Enter Bitmover Bitkeeper - a proprietary distributed version control system. Bitmover offered Bitkeeper to the Linux community, and other FOSS communities, free of charge, so long as they didn't work on competing source control systems. Linus Torvalds and a few of the other core developers were keen to use the system, which seemed pragmatic. Understandably, Richard Stallman, and other Free Software stalwarts like Alan Cox, had issues with this. Bitkeeper was officially adopted as the source control system for the Linux kernel in 2002, cause flame-wars and frustration. Linus was, as ever, single minded. Bitkeeper worked, it was free of charge, just suck it up.
... and so it would have remained, if it weren't for Bitmover's change of heart. In 2005. Bitmover withdrew the free-of-charge license for the Linux kernel team to use Bitkeeper. Why? Because Andrew Tridgell developed an open source tool for accessing the Bitkeeper repository, called SourcePuller. Larry McVoy, head of Bitmover, insisted he owned the repository metadata and SourcePuller was a violation of his rights, the kernel community disagreed, so Bitmover terminated the agreement.
This unsightly scuffle bought to the fore the concerns that had been present from the start. Having the worlds highest profile Open Source project rely on proprietary version control isn't a good look. Having that proprietary vendor assert ownership over some aspect of that source code was a disaster. How did Linus respond?
Git is the solution Linus came up with. With Bitkeeper yanked from under him, he wanted to keep his workflow. He needed to keep his performance. Nothing available in the free software world could do this, so he create Git a new open source distributed version control system. Linus created version 1 of git in record time. It was available in April of 2005, the same month that Bitmover yanked the Bitkeeper licenses.

- [COMPLETE THE FOLLOWING]
- a) Reproduce the part of the passage on Git's origins that begins at the words "Git is the solution" and stops after the words "the Bitkeeper licenses.".
- b) Summarize the passage on Git's origins in two sentences.

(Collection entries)
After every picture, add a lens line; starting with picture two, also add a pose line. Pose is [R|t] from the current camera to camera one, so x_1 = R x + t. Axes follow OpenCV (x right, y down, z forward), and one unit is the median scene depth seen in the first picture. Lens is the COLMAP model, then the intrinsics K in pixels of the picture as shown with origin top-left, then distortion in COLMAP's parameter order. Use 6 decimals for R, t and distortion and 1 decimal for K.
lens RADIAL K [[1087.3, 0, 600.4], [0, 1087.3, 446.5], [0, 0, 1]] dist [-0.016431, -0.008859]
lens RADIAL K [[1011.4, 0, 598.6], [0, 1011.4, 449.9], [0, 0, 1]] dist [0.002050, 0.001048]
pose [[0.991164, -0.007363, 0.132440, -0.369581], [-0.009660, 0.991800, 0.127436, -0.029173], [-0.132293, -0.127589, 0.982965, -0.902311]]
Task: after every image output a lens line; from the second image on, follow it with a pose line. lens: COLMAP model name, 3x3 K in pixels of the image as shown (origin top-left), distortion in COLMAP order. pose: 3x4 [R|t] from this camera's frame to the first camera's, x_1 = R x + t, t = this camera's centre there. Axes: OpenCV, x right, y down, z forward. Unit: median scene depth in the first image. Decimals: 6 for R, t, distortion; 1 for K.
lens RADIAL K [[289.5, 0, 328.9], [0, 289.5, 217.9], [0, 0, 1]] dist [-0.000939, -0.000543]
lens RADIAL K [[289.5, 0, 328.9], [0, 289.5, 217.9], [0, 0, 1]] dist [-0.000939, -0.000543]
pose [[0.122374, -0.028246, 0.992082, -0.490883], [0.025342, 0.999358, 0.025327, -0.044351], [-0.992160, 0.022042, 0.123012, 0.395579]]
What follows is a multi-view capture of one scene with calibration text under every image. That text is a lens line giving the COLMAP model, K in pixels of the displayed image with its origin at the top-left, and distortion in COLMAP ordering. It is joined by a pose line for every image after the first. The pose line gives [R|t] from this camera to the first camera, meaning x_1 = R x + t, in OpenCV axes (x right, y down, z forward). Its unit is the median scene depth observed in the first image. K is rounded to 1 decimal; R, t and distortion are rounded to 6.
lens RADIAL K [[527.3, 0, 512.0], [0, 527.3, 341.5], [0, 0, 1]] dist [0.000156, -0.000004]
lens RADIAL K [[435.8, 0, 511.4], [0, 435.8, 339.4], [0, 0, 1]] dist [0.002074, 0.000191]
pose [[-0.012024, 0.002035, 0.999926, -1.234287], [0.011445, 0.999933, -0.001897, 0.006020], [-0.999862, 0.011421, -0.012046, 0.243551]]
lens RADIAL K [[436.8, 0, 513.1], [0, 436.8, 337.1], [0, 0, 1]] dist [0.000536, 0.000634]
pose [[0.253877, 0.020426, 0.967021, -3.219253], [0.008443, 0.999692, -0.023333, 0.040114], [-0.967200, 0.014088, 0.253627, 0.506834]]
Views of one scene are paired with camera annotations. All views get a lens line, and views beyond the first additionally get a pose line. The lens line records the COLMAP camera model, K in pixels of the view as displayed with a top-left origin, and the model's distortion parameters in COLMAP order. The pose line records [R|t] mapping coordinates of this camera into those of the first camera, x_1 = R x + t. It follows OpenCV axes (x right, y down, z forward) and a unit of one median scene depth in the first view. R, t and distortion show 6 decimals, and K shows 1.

- [EXERCISE RESULTS]
- a)
Git is the solution Linus came up with. With Bitkeeper yanked from under him, he wanted to keep his workflow. He needed to keep his performance. Nothing available in the free software world could do this, so he create Git a new open source distributed version control system. Linus created version 1 of git in record time. It was available in April of 2005, the same month that Bitmover yanked the Bitkeeper licenses.

- b) The Linux kernel adopted Bitmover's proprietary Bitkeeper as its source control system in 2002. Bitmover withdrew the free-of-charge license in 2005 after Andrew Tridgell developed SourcePuller, an open source tool for accessing the Bitkeeper repository, and Linus Torvalds then created Git, a new open source distributed version control system, releasing version 1 in April 2005, the same month the licenses were pulled.